This is false. Startups are designed to commercialize technologies whose core invention already exists. BioNTech and Moderna both commercialized/developed platforms based on innovations from academic labs. https://twitter.com/IlanGur/status/1353215071946608640
That’s super valuable, of course; going from the lab to the factory and clinic is a huge undertaking. But it’s very different from Bell Labs.
Shockley worked on fundamental applied physics for decades before making the first working transistor. In other words, Bell Labs did both the “academic research” and “development” parts.
A startup has to prove it can make money for investors within 5-10 years. The funding model’s not designed for long research projects.
Bell Labs had no worries about proving and capturing a market. They were a gov’t enforced monopoly of something everybody wanted — telephone calls.
And they had an eminently practical reason to invest in research: demand for telecommunications was growing faster than supply could keep up. They *needed* new tech to keep riding that tiger.
Abundant guaranteed demand + supply bottlenecked by fundamentally hard technical problems are the conditions that bred Bell Labs.
A startup, in its ideal form, is almost the exact opposite; taking advantage of a new source of abundance to test whether’s a market for a particular application of that abundance.
At a core level I think this is why my startup failed. I wanted to run a $1-5M experiment that nobody else was doing and seemed like the obvious first step in searching for anti-aging drugs. VC’s weren’t interested. You’re supposed to do that part in academia.
Big companies’ industrial labs are way more like Bell Labs than startups are. There’s still an open question of why, say, Siemens or Phillips don’t seem to have invented stuff as important as the transistor or laser, and it’s not because nobody there is smart.
I don’t know what Bell Labs did better than other big industrial companies’ innovation/research centers. I’m skeptical anybody knows.
But saying *startups* are the new Bell Labs just shows you haven’t really thought about the issue beyond rah-rah keywords.

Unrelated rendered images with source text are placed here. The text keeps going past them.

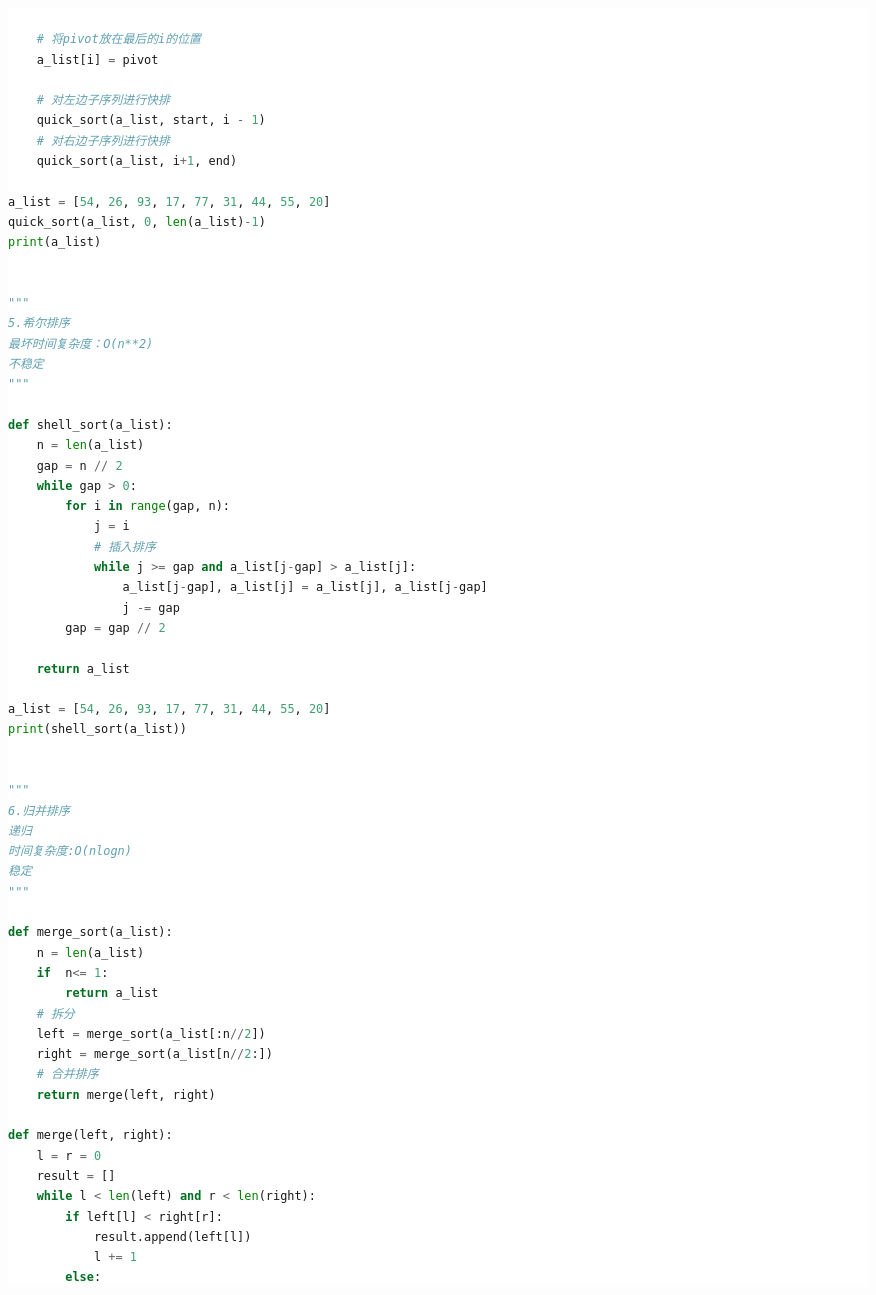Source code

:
 ```py

    # 将pivot放在最后的i的位置
    a_list[i] = pivot

    # 对左边子序列进行快排
    quick_sort(a_list, start, i - 1)
    # 对右边子序列进行快排
    quick_sort(a_list, i+1, end)

a_list = [54, 26, 93, 17, 77, 31, 44, 55, 20]
quick_sort(a_list, 0, len(a_list)-1)
print(a_list)


"""
5.希尔排序
最坏时间复杂度：O(n**2)
不稳定
"""

def shell_sort(a_list):
    n = len(a_list)
    gap = n // 2
    while gap > 0:
        for i in range(gap, n):
            j = i
            # 插入排序
            while j >= gap and a_list[j-gap] > a_list[j]:
                a_list[j-gap], a_list[j] = a_list[j], a_list[j-gap]
                j -= gap
        gap = gap // 2

    return a_list

a_list = [54, 26, 93, 17, 77, 31, 44, 55, 20]
print(shell_sort(a_list))


"""
6.归并排序
递归
时间复杂度:O(nlogn)
稳定
"""

def merge_sort(a_list):
    n = len(a_list)
    if  n<= 1:
        return a_list
    # 拆分
    left = merge_sort(a_list[:n//2])
    right = merge_sort(a_list[n//2:])
    # 合并排序
    return merge(left, right)

def merge(left, right):
    l = r = 0
    result = []
    while l < len(left) and r < len(right):
        if left[l] < right[r]:
            result.append(left[l])
            l += 1
        else:
```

Organizations focused on creating a single technology that doesn’t exist yet, with more discipline than “pure research” academic departments but without pressure to market a product immediately, seem like the sensible way to organize things.
I don’t know enough to know if it’s working, but I kind of like how the EE department at the National University in Taiwan is totally frank about “we do the research they use in TSMC and if you go to school here you can get a job there.” It’s unpretentious and refreshing.